╭─ ENTRIES PROVIDED

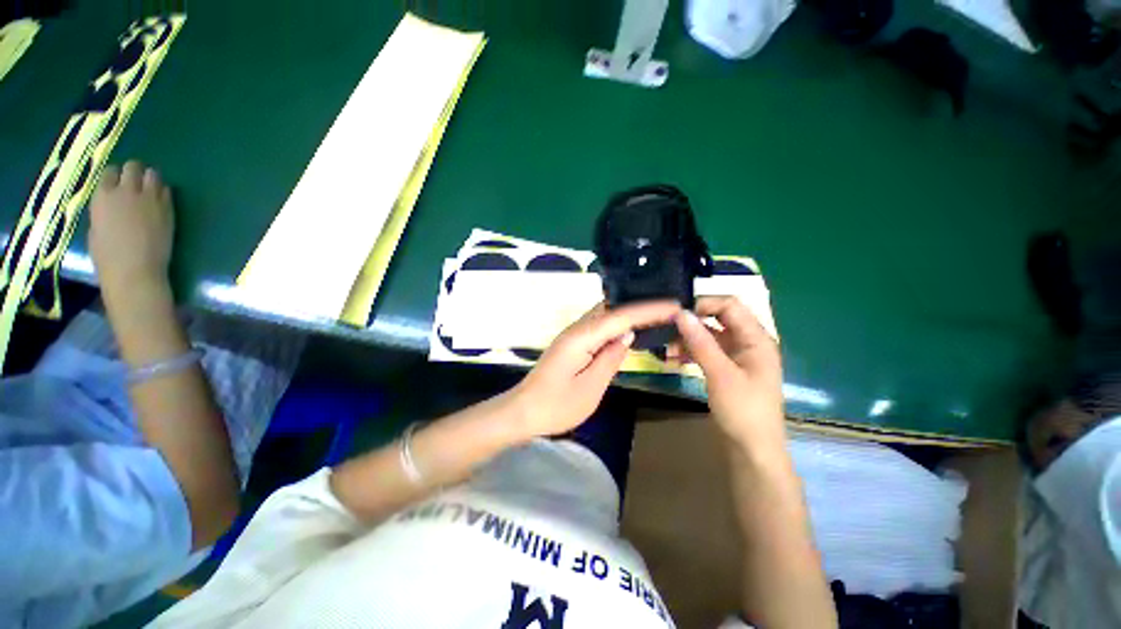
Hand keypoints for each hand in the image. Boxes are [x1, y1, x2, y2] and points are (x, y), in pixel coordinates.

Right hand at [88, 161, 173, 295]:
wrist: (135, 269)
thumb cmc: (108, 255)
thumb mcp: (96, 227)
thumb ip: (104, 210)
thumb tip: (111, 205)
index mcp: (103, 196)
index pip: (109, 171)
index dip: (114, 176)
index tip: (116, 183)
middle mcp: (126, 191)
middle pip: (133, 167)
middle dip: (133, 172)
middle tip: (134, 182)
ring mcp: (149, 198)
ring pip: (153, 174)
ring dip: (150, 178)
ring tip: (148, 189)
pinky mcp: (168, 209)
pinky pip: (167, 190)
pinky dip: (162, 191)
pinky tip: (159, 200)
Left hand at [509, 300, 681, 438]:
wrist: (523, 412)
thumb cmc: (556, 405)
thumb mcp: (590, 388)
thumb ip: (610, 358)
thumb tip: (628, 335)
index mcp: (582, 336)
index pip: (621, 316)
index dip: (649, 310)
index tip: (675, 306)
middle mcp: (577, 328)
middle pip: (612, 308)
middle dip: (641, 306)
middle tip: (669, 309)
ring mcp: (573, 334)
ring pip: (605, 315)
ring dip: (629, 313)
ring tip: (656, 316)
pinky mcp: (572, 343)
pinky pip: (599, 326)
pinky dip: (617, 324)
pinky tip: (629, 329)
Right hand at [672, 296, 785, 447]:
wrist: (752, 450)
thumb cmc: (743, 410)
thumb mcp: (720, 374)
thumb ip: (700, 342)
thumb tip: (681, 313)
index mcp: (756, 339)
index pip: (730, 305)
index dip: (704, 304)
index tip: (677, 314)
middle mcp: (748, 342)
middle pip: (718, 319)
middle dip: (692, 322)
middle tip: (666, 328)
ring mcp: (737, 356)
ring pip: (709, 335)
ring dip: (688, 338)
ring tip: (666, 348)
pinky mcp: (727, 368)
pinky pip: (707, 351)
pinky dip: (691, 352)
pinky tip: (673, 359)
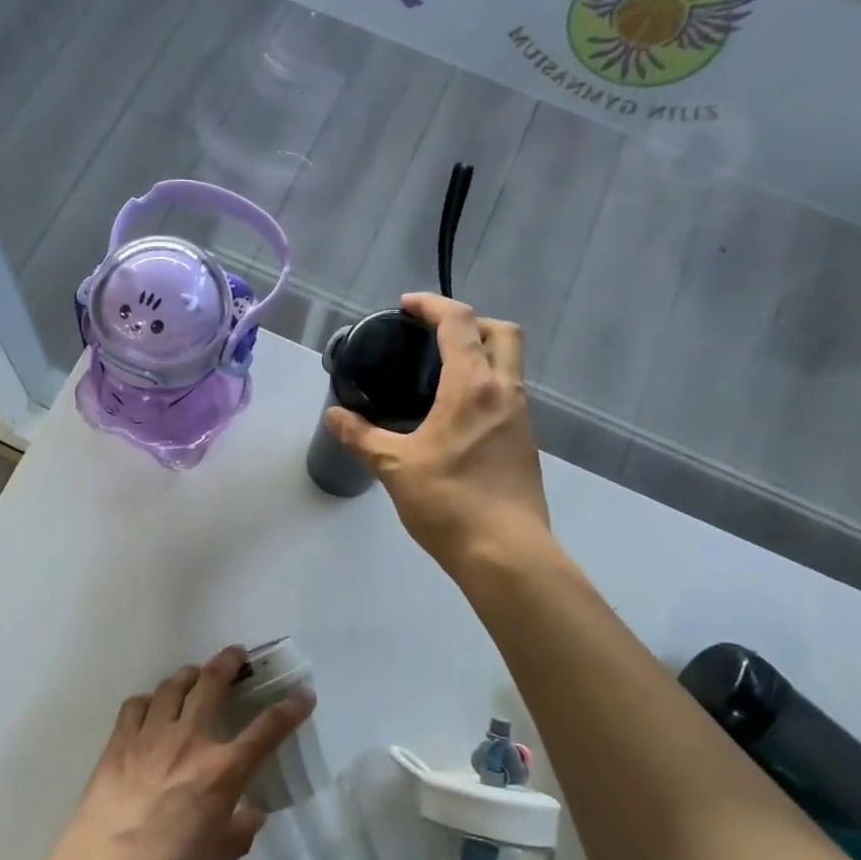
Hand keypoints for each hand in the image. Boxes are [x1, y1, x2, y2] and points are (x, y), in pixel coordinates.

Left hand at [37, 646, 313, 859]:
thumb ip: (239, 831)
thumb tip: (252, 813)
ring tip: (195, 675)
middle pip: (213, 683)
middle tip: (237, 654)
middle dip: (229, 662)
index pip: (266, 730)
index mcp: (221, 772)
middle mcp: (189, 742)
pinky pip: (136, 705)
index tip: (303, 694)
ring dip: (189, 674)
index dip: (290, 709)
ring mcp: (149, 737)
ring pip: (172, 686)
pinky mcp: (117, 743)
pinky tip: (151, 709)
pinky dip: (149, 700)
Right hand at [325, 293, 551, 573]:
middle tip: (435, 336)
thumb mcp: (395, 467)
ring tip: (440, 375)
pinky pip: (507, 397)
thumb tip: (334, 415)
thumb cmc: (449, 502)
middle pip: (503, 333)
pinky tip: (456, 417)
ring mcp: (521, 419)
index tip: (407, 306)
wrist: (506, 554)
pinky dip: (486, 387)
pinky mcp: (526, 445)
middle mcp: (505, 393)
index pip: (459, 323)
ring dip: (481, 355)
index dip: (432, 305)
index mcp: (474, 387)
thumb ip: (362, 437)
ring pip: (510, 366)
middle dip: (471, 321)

╰─

Leaving all pictures aside, quote each record exactly.

Hand keypoints for each hand in the image. Boxes are [x1, y1, x2, y2] and points are (x, y), in pixel coordinates.

Right hand at [88, 161, 173, 295]:
wrist: (135, 269)
thumb cmc: (108, 255)
thumb mcp: (96, 227)
thumb ip: (104, 210)
thumb tip: (111, 205)
index mcp: (103, 196)
index pip: (109, 171)
index dip: (114, 176)
index tip: (116, 183)
middle mcp: (126, 191)
middle pip: (133, 167)
middle dip: (133, 172)
middle tip: (134, 182)
ring mcp: (149, 198)
ring pip: (153, 174)
ring dip: (150, 178)
ring tip: (148, 189)
pinky mcp: (168, 209)
pinky pip: (167, 190)
pinky dip: (162, 191)
pinky tip: (159, 200)
Left hand at [509, 300, 681, 438]:
wrist: (523, 412)
thumb cmc: (556, 405)
thumb mcp: (590, 388)
thumb ip: (610, 358)
thumb tip: (628, 335)
index mcp: (582, 336)
index pip: (621, 316)
index dip: (649, 310)
index tip: (675, 306)
middle mcp: (577, 328)
middle pip: (612, 308)
middle dip: (641, 306)
middle tip: (669, 309)
ring mcp: (573, 334)
ring pip: (605, 315)
ring dip: (629, 313)
ring tip: (656, 316)
pinky mcp: (572, 343)
pinky pip: (599, 326)
pinky dip: (617, 324)
pinky tip: (629, 329)
Right hand at [672, 296, 785, 447]:
wrist: (752, 450)
thumb cmc: (743, 410)
thumb mcp: (720, 374)
thumb ip: (700, 342)
thumb tip: (681, 313)
index mcp: (756, 339)
index pip: (730, 305)
index dip: (704, 304)
index tip: (677, 314)
middle mcp: (748, 342)
middle pip: (718, 319)
middle dip: (692, 322)
middle tip: (666, 328)
ring mcp: (737, 356)
ring pip: (709, 335)
ring dip: (688, 338)
ring tip: (666, 348)
pinky mcp: (727, 368)
pinky pip: (707, 351)
pinky dip: (691, 352)
pinky tip: (673, 359)
Hand keypoints for each hand in the image. Boxes are [x1, y1, x2, y2] and points are (x, y), in pixel coordinates.

Left hand at [37, 646, 313, 859]:
thumb ip: (239, 831)
thumb tip: (252, 813)
ring tip: (195, 675)
middle pip: (213, 683)
middle tip: (237, 654)
middle dip: (229, 662)
index pip: (266, 730)
index mcp: (221, 772)
middle mcp: (189, 742)
pinky pip: (136, 705)
index tip: (303, 694)
ring dip: (189, 674)
index dip: (290, 709)
ring mcp: (149, 737)
ring pip: (172, 686)
pinky mcp: (117, 743)
pinky tip: (151, 709)
pinky dip: (149, 700)
Right hand at [325, 293, 551, 573]:
middle tip: (435, 336)
thumb mcp: (395, 467)
ring tip: (440, 375)
pinky pip: (507, 397)
thumb tip: (334, 415)
thumb cmc: (449, 502)
middle pip: (503, 333)
pinky tip: (456, 417)
ring mcp: (521, 419)
index tip: (407, 306)
wrist: (506, 554)
pinky dip: (486, 387)
pinky mcp: (526, 445)
middle mcp: (505, 393)
index pip: (459, 323)
ring dip: (481, 355)
index dip: (432, 305)
index mcp: (474, 387)
thumb ip: (362, 437)
ring pip: (510, 366)
middle dip: (471, 321)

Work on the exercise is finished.